# Memory during crypto computation

I'm implementing a cryptographic primitive and I have a question about the memory model. The function (simplified) looks something like this:

void encrypt(unsigned char *out,
const unsigned char *in,
const unsigned char *pub_key)
{
unsigned char buf[OUTPUT_SIZE];
size_t i, j;

memcpy(out, in, OUTPUT_SIZE);
for (i = OUTPUT_SIZE; i < INPUT_SIZE; i += OUTPUT_SIZE) {
compute(buf, in[i], pub_key);
for (j = 0; j < OUTPUT_SIZE; ++j) {
out[j] ^= buf[j];
}
}
}


To summarize: the input (plaintext) is chopped in blocks of size OUTPUT_SIZE and a computation is done on each block (except the first). Each iteration, the result of a computation on the input block and the public key gets stored in the buffer. The output (ciphertext) is the result of the binary sum (xor) of all processed blocks. The caller of the function has to provide an allocated memory block for the output. This memory may reside on the stack or the heap.

My question is: is this construction secure? I am afraid that because the memory is provided by the caller, there are scenario's in which an adversary can inspect intermediate values of this memory through sidechannels and learn about the secret plaintext. On the other hand I'm thinking: if the attacker has access to the out buffer, then why not also to the in buffer?

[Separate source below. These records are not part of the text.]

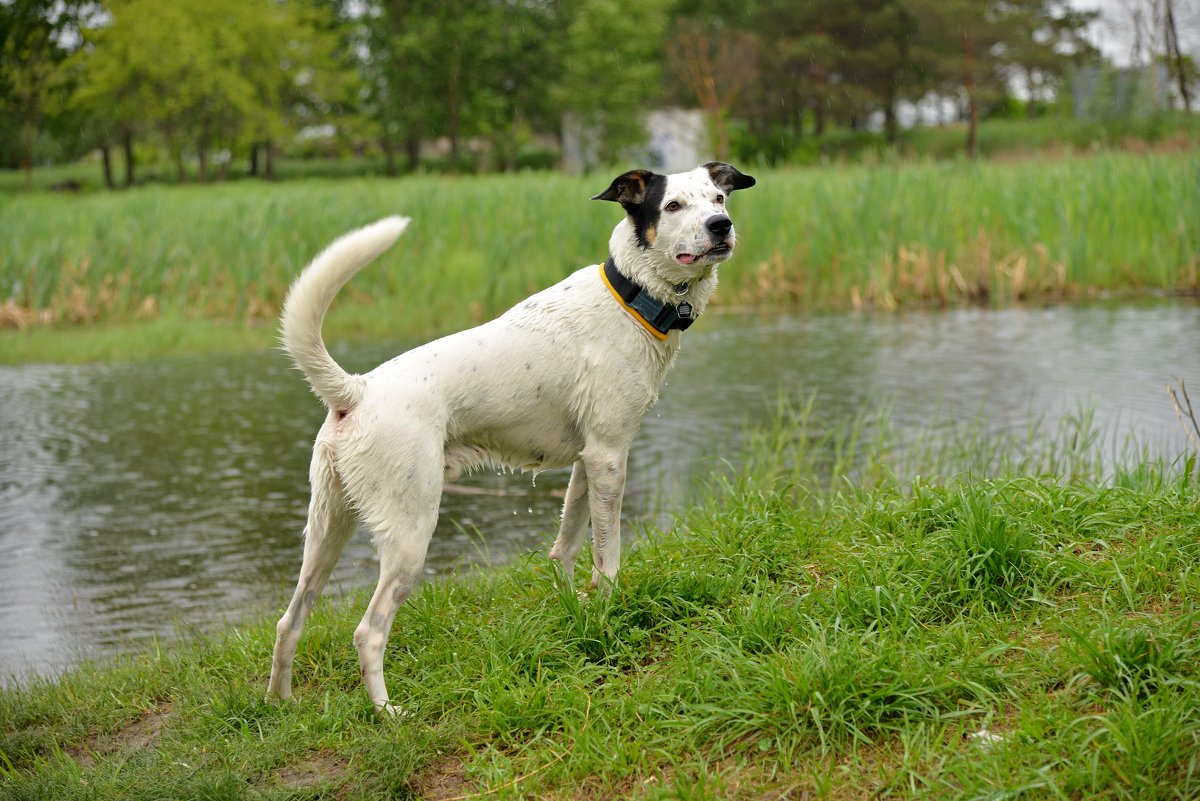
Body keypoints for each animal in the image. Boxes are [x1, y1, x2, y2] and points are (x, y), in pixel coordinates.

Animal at [271, 163, 753, 714]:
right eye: (673, 206)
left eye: (718, 198)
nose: (720, 225)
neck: (632, 296)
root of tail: (356, 389)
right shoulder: (610, 455)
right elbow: (607, 556)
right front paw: (608, 607)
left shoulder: (587, 461)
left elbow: (566, 546)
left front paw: (575, 606)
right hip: (410, 531)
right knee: (367, 632)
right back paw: (388, 713)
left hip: (327, 528)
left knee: (290, 619)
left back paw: (279, 705)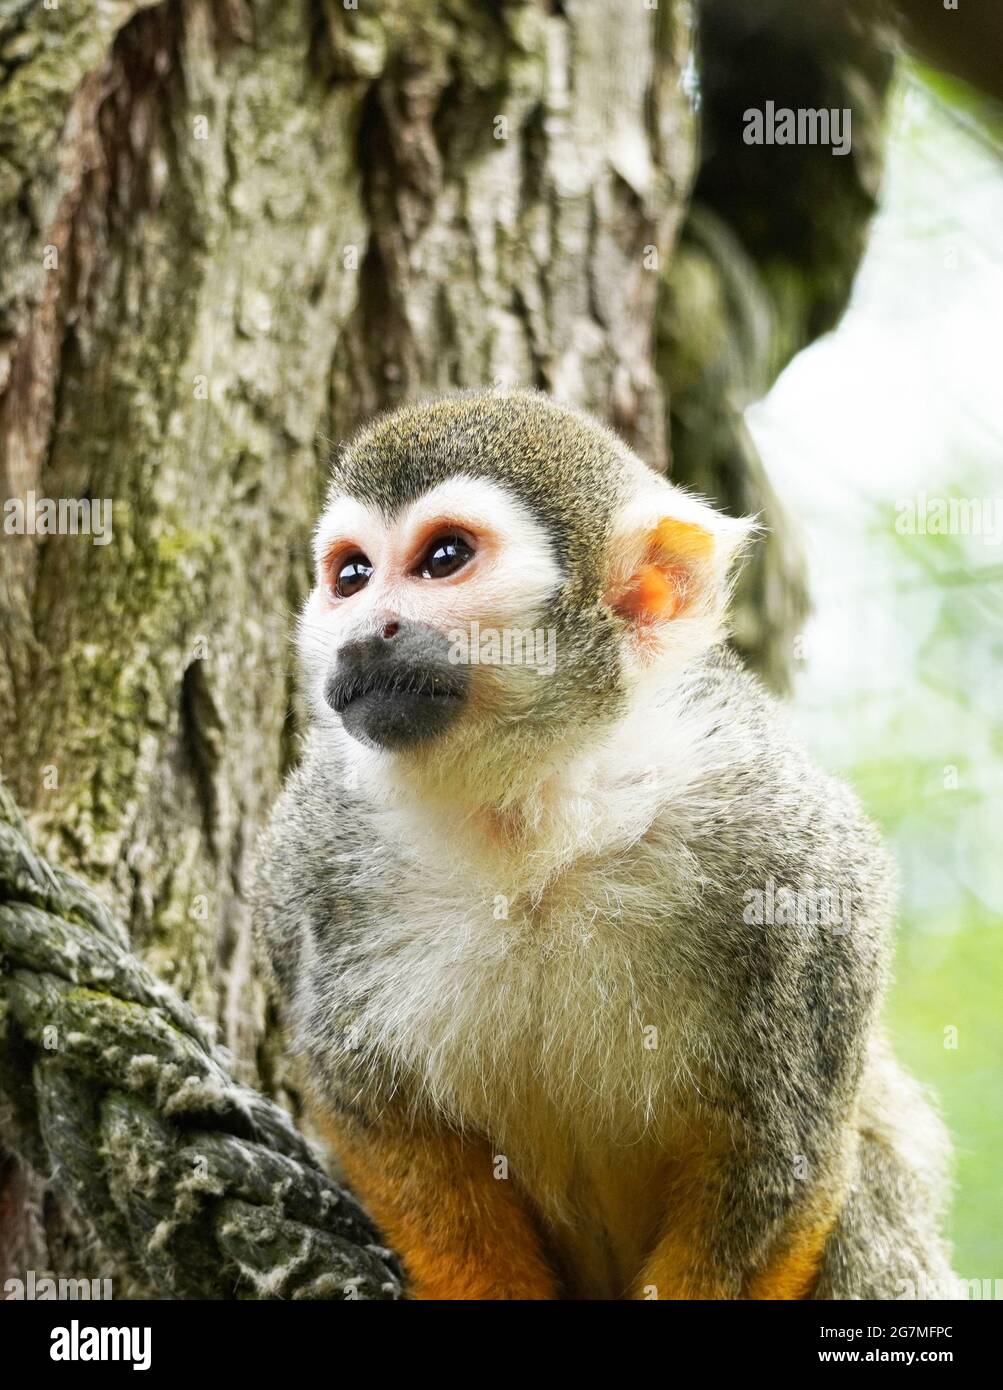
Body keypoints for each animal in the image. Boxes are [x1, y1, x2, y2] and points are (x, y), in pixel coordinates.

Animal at [251, 391, 955, 1301]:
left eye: (443, 558)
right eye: (350, 576)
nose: (367, 632)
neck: (536, 818)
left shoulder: (798, 867)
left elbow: (783, 1149)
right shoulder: (310, 856)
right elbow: (377, 1115)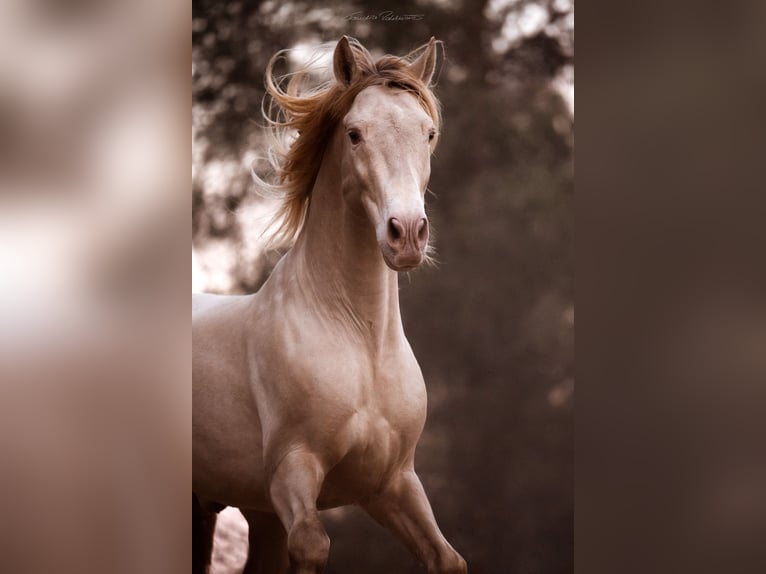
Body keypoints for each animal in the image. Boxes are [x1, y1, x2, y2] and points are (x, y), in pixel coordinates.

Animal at [192, 37, 468, 574]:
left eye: (427, 133)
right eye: (355, 134)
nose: (407, 234)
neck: (358, 339)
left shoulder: (393, 484)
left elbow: (447, 558)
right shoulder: (293, 469)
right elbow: (313, 544)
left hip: (233, 511)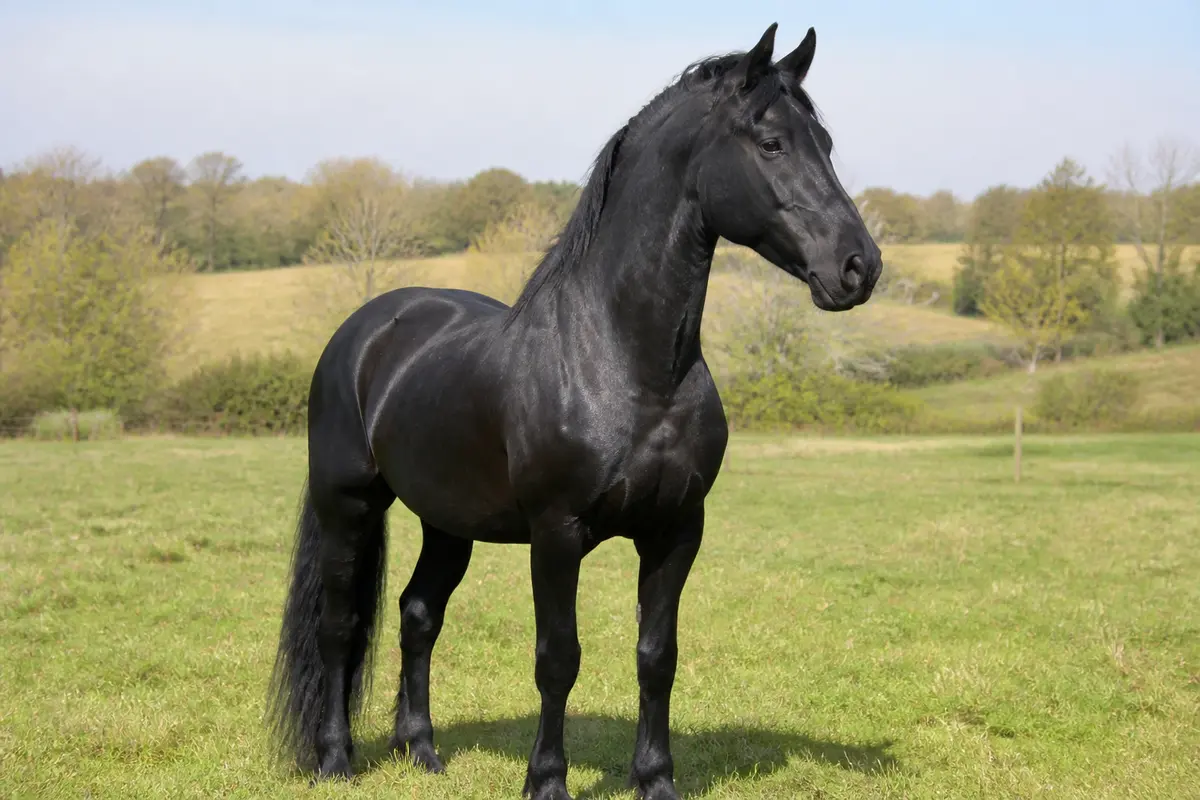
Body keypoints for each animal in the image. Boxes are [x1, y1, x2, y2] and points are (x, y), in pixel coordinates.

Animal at [267, 22, 883, 800]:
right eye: (772, 143)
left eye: (824, 144)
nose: (859, 267)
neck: (627, 362)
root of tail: (367, 329)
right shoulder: (557, 534)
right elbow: (558, 658)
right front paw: (547, 781)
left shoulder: (677, 531)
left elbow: (657, 655)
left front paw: (655, 780)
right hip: (348, 505)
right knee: (341, 625)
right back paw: (335, 759)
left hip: (447, 521)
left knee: (418, 615)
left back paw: (422, 751)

• You should implement the OS "unpaged" apis to make sure that the memory location will not be placed in the pagefile for any reason (VirtualLock in windows) until you are done with that memory location – Richie Frame Aug 9 '16 at 0:26

You should worry about accidental leaks, due to a buggy caller. It is standard good practice to wipe all memory that has been used for cryptographic computations after use. This way, even if the program later leaks memory, that's one secret that won't leak. For example, in this case, you should wipe the temporary variable on the stack. The basic idea is to call memset(buf, 0, sizeof(buf)) at the end of encrypt, but this actually doesn't work in practice, because the compiler is likely to optimize it away (what sense is there to write to an object that goes out of scope immediately afterwards?). CERT recommendation MSC06-C discusses this problem and some solutions (use memset_s if you have it, but it was only standardized in C11).